State that persists across run() calls lives in two places: the session work dir (the data file below) and the shared session venv (the requests install below). Each run() is otherwise its own isolated process. The writable scratch mounts (/tmp, /dev/shm) are a fresh tmpfs every command, so anything written to bare /tmp is gone by the next call. That’s why the example writes its data file under the pinned work dir, not /tmp.

import asyncio
import tempfile
from union import sandbox as sb

async def main():
    with tempfile.TemporaryDirectory() as work:
        WRITE_DATA = f"""
import json, pathlib
pathlib.Path("{work}/data.json").write_text(json.dumps([1, 2, 3, 4]))
"""
        COMPUTE = f"""
import json, statistics, requests   # the install from step 2 is visible here
data = json.loads(open("{work}/data.json").read())
print(f"requests={{requests.__version__}} mean={{statistics.mean(data)}}")
"""
        # Session-level network_mode sets the ceiling of what any run() can
        # reach. Per-call run(network_mode="blocked") narrows from there.
        async with sb.on_device.session(
            backend="userns",
            host_work_dir=work,                 # pin the work dir so we can interpolate it
            network_mode="allowlist",
            network_allowlist=sb.PYPI_HOSTS,
        ) as sbx:
            # 1. Write a file to the work dir (persists). Tighten to blocked.
            await sbx.run(WRITE_DATA, script_type="python", network_mode="blocked")

            # 2. Install into the shared session venv (uses the allow-list default).
            await sbx.run("uv pip install requests")

            # 3. Back to blocked. Use the file from step 1 and the package from step 2.
            out = await sbx.run_code(COMPUTE, network_mode="blocked")
            print(out.strip())  # e.g. "requests=2.32.3 mean=2.5"

asyncio.run(main())

» Required action 1:
Answer these questions from the sandbox session excerpt:
(a) Which two places hold state that persists across run() calls?
(b) What value does the session set for network_mode?
(c) Which package does step 2 install?
» Required action 2: Reproduce the sandbox session excerpt from "State that persists" to "dir, not /tmp." without any changes.
» Required action 3: List every keyword argument that the sandbox session excerpt passes to sb.on_device.session().

» The data:
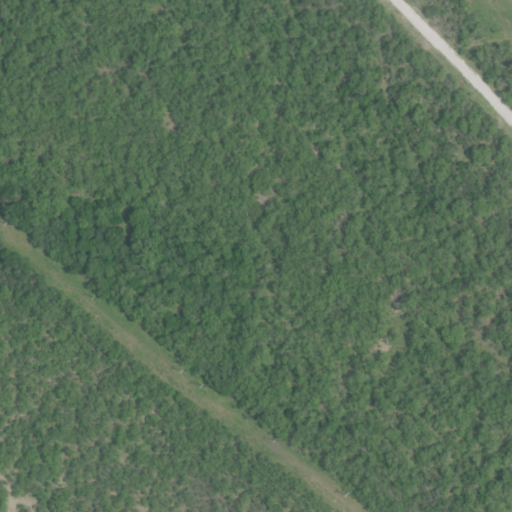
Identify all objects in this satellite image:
road: (452, 63)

» Task solution 1:
(a) The session work dir and the shared session venv.
(b) "allowlist"
(c) requests

» Task solution 2:
State that persists across run() calls lives in two places: the session work dir (the data file below) and the shared session venv (the requests install below). Each run() is otherwise its own isolated process. The writable scratch mounts (/tmp, /dev/shm) are a fresh tmpfs every command, so anything written to bare /tmp is gone by the next call. That’s why the example writes its data file under the pinned work dir, not /tmp.

» Task solution 3: backend, host_work_dir, network_mode, network_allowlist